Our findings highlight the utility of combining biomarkers, which capture distinct pathophysiologic mechanisms and together provide a more comprehensive assessment of kidney health than any single biomarker. However, although the improved CKD risk discrimination is an important proof of concept demonstrating the prognostic value of kidney tubule health measures, our analysis was not designed to develop and validate a new CKD risk prediction model. In addition, the clinical importance of a modest improvement in CKD risk discrimination with kidney tubule biomarkers is uncertain. Additional cohorts of PLWH can enrich this field further by demonstrating whether alternate panels of candidate biomarkers have greater prognostic utility for CKD risk in different populations.

Strengths of our study include a contemporary and diverse cohort of women living with HIV, repeat urinary biomarker measurements, adjustment for multiple traditional and HIV-related CKD risk factors, and use of a large curated panel of urinary biomarkers that localize to different regions of the nephron. We were also able to analyze baseline and follow-up biomarker measurements on the same plates with low intra-assay coefficients of variation.

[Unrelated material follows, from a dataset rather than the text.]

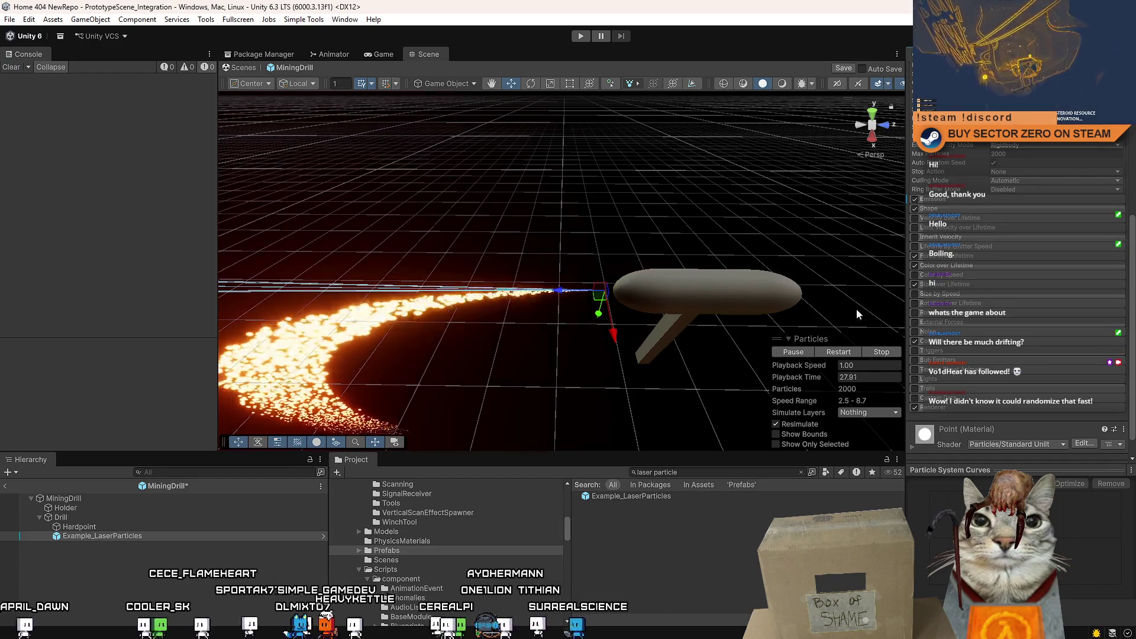
click(661, 538)
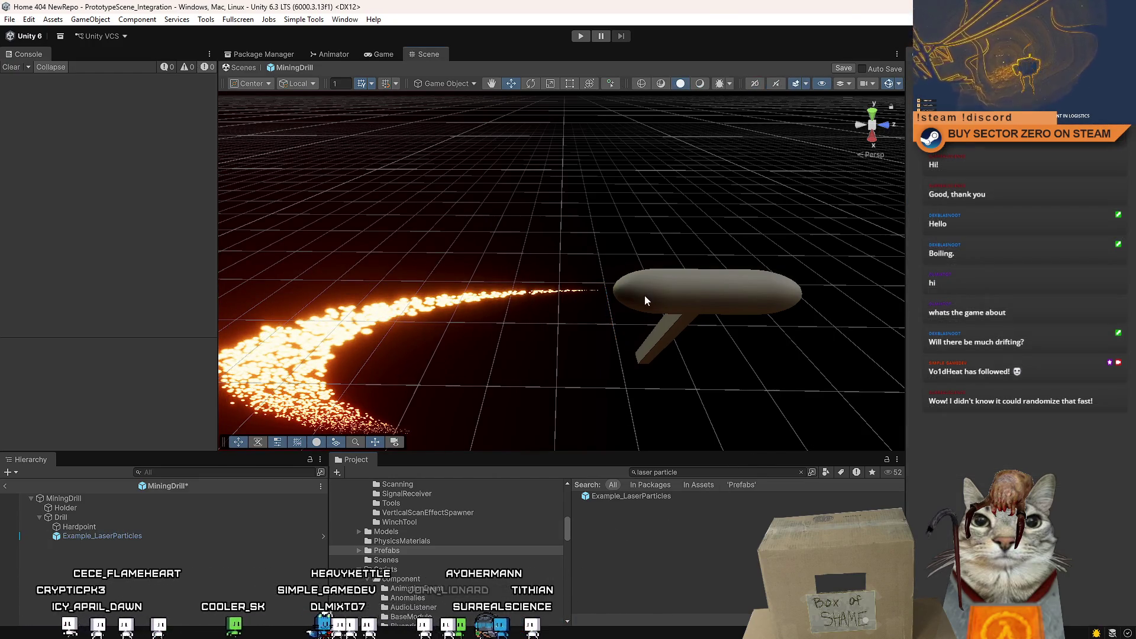
click(589, 292)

Our study also has several limitations. First, our biomarker measurements were performed at 2 study visits, which limited the characterization of longitudinal changes in kidney tubule health in greater detail. More frequent biomarker measurements during the follow-up period may have stronger time-updated associations with incident CKD. Second, urinary albumin was not frequently measured between biomarker collection visits, which limited our definition of incident CKD to longitudinal changes in eGFR only. Third, despite extensive adjustment for multiple traditional and HIV-related CKD risk factors, our study may not have accounted for all potential confounders. Fourth, although we studied several urinary biomarkers, we did not include formal adjustments for multiple comparisons. We hypothesized a priori that the intercorrelated biomarkers associate with CKD in a mutually reinforcing, biologically coherent pattern that should not be viewed exclusively as a series of independent tests. To reduce the possibility of false discovery, we used several penalized regression methods and estimated false discovery rates to produce parsimonious models in the setting of multiple biomarkers. However, chance findings are still possible. Fifth, we were unable to correlate urinary biomarker levels with pathology on kidney biopsies. Finally, our results may not be generalizable to individuals with significant albuminuria, men living with HIV, or kidney disease in individuals without HIV.

In summary, repeat urinary biomarker measurements of kidney tubular health are independently associated with incident CKD in women living with HIV. From a panel of 14 urinary biomarkers, EGF, A1M, and albumin appear to provide the most information about CKD risk. Our findings support the biomarker assays as having adequate precision to detect relevant biological changes across several years and suggest that repeating ambulatory urinary measures of kidney tubule health may be the next step forward in monitoring kidney health in people living with HIV infection. Additional studies are needed to determine whether longitudinal patterns in kidney tubule health can predict varying eGFR trajectories, distinguish between the multifactorial causes of kidney disease in people living with HIV infection, and inform clinical decisions in the prevention of CKD.